May 22, 2012 Comments Off
An important reminder about the importance of captioning inclusion for learning to read. This is a Guest Blog (see authors and organization below) edited for inclusion here, with a photo selected from CCAC files.
Free TV Captions for Learning to Read — Who do you know who needs help learning to read?
- A three year old who needs print awareness to start kindergarten?
- A 4th grader in the bottom half of the class who can’t yet read at a basic level?
- An underprivileged youth thinking of dropping out of high school?
- A newly arrived immigrant family who needs to learn to read English?
Free TV Captions help millions in other countries. In a brief video, former President Bill Clinton, at his Clinton Global Initiative, praises using television’s same language subtitles to teach 150 million in India to read. See the Clinton video that comes up as you open http://www.captionsforliteracy.org along with a short video of a young boy learning to read and write with free TV captions.
Free TV Captions help learning to read. Free TV captions create an unrivaled opportunity for learners of any age to connect the sound of the spoken word with the sight of the printed word in the context of the action unfolding on the screen to explain and reinforce the meaning. When the average child watches television 4 to 7 hours a day in any event, turning on free TV captions provides thousands of hours a year to extend their classroom lessons by practicing reading at home.
What You Can Do Now — We ask you to tell all your trainees, staff, teachers, families and children about free TV captions. Include TV captions as a resource in your website and publications. Teach them all how to turn on TV captions by using the set’s menu.
Don’t forget that without requiring further expenditures in computers or Internet subscriptions, free TV captions are available in 97% of American households because they already have television sets.
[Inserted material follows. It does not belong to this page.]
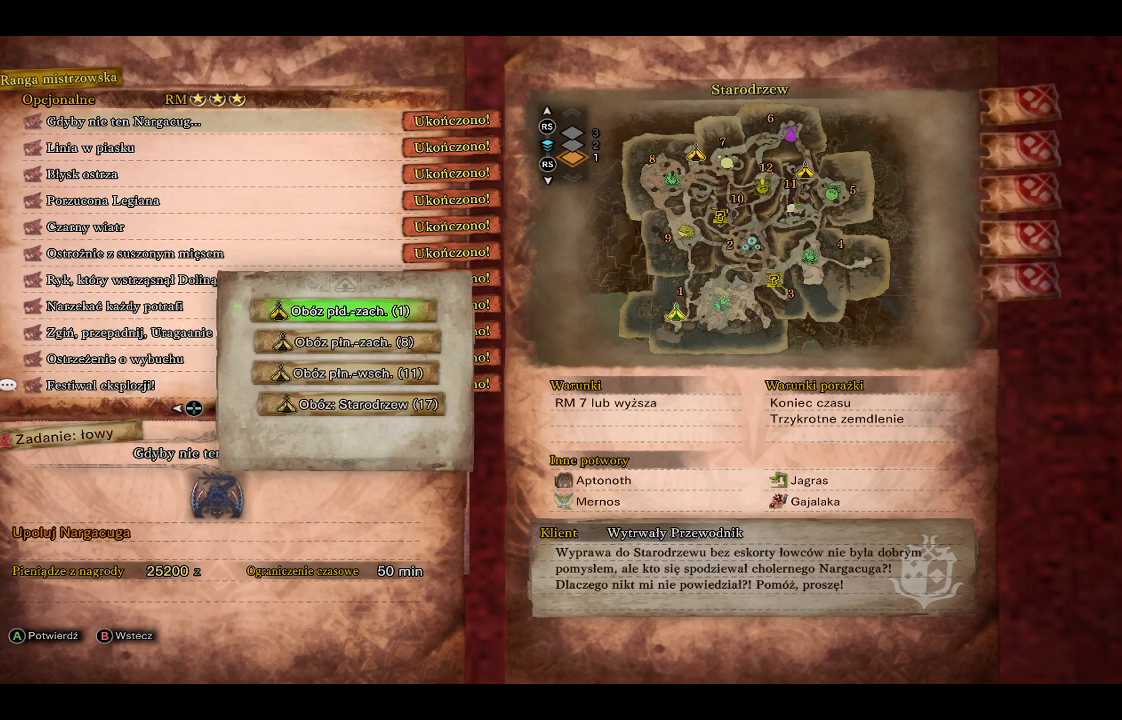
{"buttons": ["A"], "left_stick": "center", "right_stick": "center", "events": [[467, "A", "down"]]}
Federal legislation is in place, and the research has been done. Since January 2006, phased federal mandates, enforced by the FCC (initially for the deaf), require free TV captions to be available 20 out of 24 hours a day on virtually all programs on almost all stations including cable. Though legislation makes TV captions free for viewers, they’re expensive for the producers providing the captions. It seems scandalous to squander the price producers pay to provide TV captions free to viewers but not to let viewers know of their availability and their educational power.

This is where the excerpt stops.